You can usually think about it. If the team's big enough, company's big enough, there's someone where you're like, I just don't get it. Go make a relationship with that person because they will get just as much out of you in your way. And that can help buffer you from the stuff that's either uncomfortable or confusing or unknown that's very natural to them.
Because it's probably the opposite is true. The things that come very easy to you will probably be harder or more confusing for them.
So one of the things that we're seeing a lot in Leap Academy is when somebody joins a company, lands a role, and now they want to prove themselves. They have that famous 90 days or whatever you call it. What would you say to people that are coming in? I mean, you don't want somebody to just immediately change everything because they didn't even learn anything.
What would you say is some of the more important things for them to really understand? Like somebody that is joining next door, what should be the first few months?
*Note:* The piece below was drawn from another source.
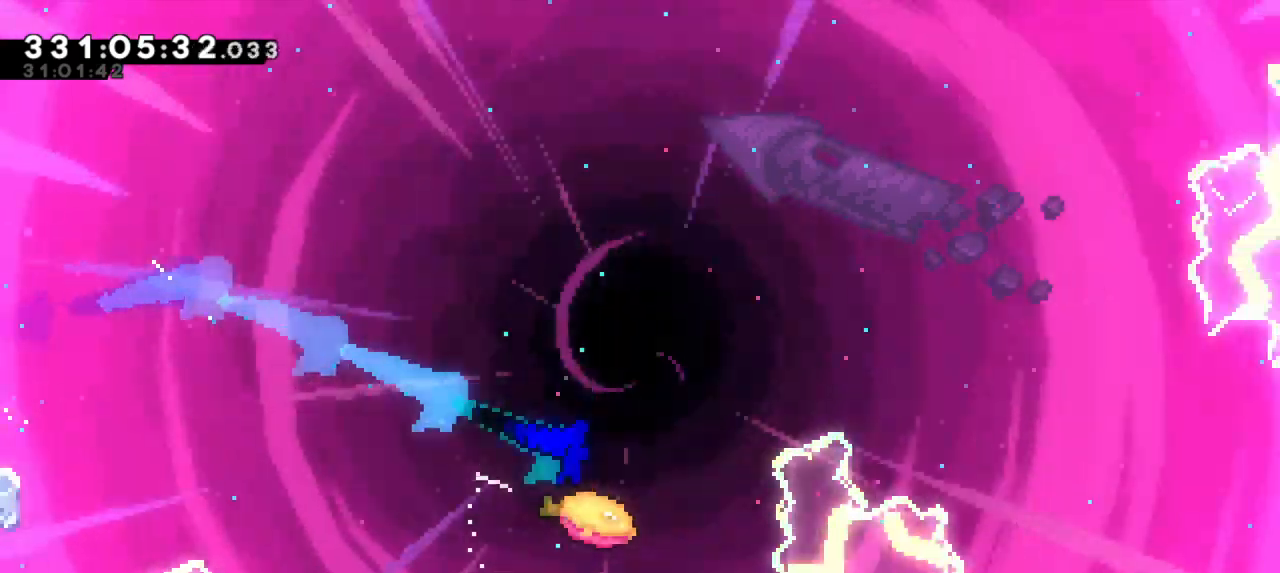
{"keys": ["jump2", "right"], "events": []}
I'll give people two, and this works for leaders as well as anyone joining a company that I think are significant.
The first is really around three or four weeks in, you almost have these night vision goggles where you can see the company, the culture, their processes, their way of doing things in this incredibly visceral way because your brain is actually working in overdrive because it's in a new environment. Your limbic brain is charging to make sense of this world.
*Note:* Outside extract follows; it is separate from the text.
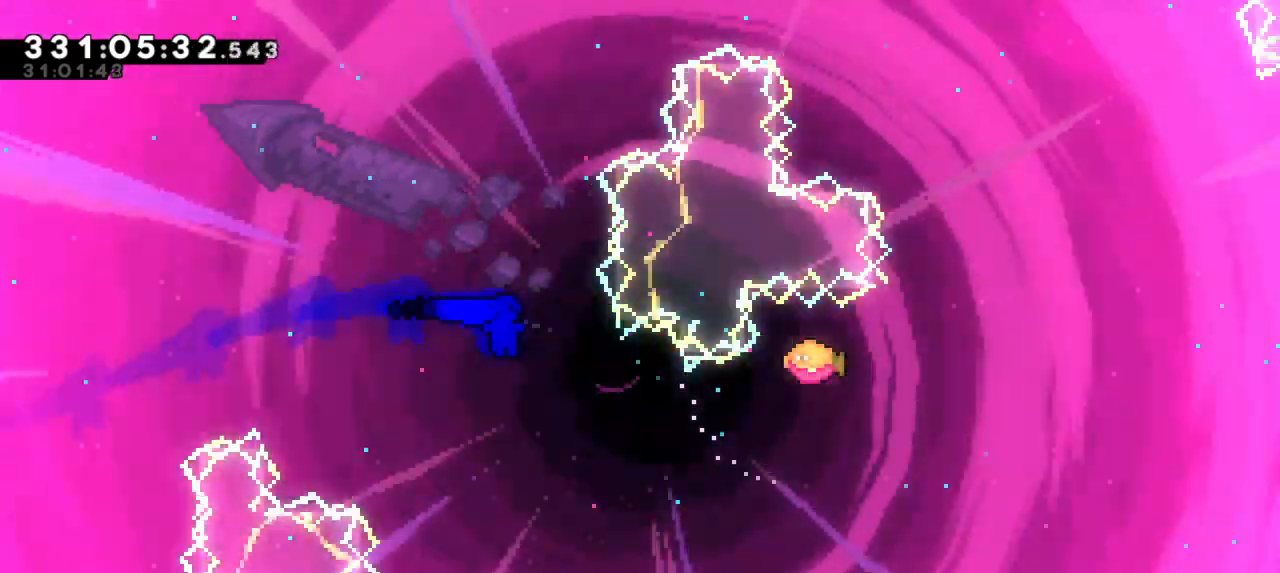
{"keys": ["dash", "right", "up"], "events": [[400, "up", "down"], [417, "dash", "down"], [417, "jump2", "up"]]}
So you're actually accessing like way more juice than you normally would. And a couple of weeks in, you kind of actually start to understand it, but you haven't yet assimilated. And so your ability to really share reactions over like what is this company is profound three or four weeks in around that timeframe. Not your first week, everything's too new.
Not two to three months in because you've kind of started to settle in. But like a month in, you can just share incredible observations. So as a... People leader, like I really seek out these new higher observations a month in because they can really confirm or educate on what you think your company actually is. And they have no agenda. They're just like, wow, this is really interesting.
I've never seen this before. This really stands out. This is so cool. Those are like the observations I think are really powerful. And that can help your onboarding. You know, you're letting people understand maybe something they didn't appreciate that's so different because they've been here now for four or five years. It's just become... their day-to-day.